Problem details:
Apart from the pictures, please restate every entry below exactly.

Data to process:

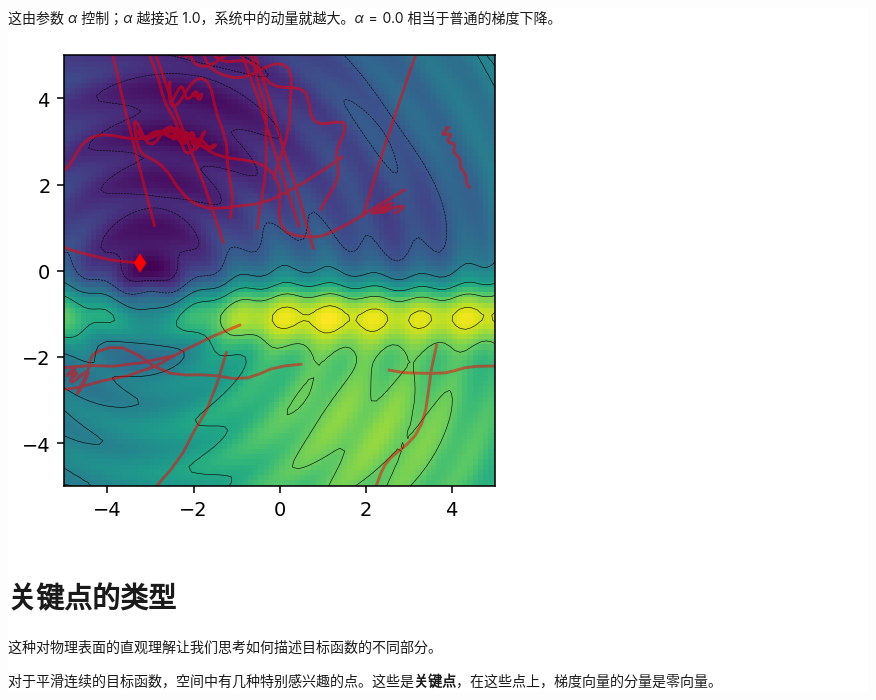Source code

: 这由参数 $\alpha$ 控制；$\alpha$ 越接近 1.0，系统中的动量就越大。$\alpha=0.0$ 相当于普通的梯度下降。

![Alt text](image-15.png)

# 关键点的类型
这种对物理表面的直观理解让我们思考如何描述目标函数的不同部分。

对于平滑连续的目标函数，空间中有几种特别感兴趣的点。这些是**关键点**，在这些点上，梯度向量的分量是零向量。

Answer space:
Source code

: 这由参数 $\alpha$ 控制；$\alpha$ 越接近 1.0，系统中的动量就越大。$\alpha=0.0$ 相当于普通的梯度下降。

![Alt text](image-15.png)

# 关键点的类型
这种对物理表面的直观理解让我们思考如何描述目标函数的不同部分。

对于平滑连续的目标函数，空间中有几种特别感兴趣的点。这些是**关键点**，在这些点上，梯度向量的分量是零向量。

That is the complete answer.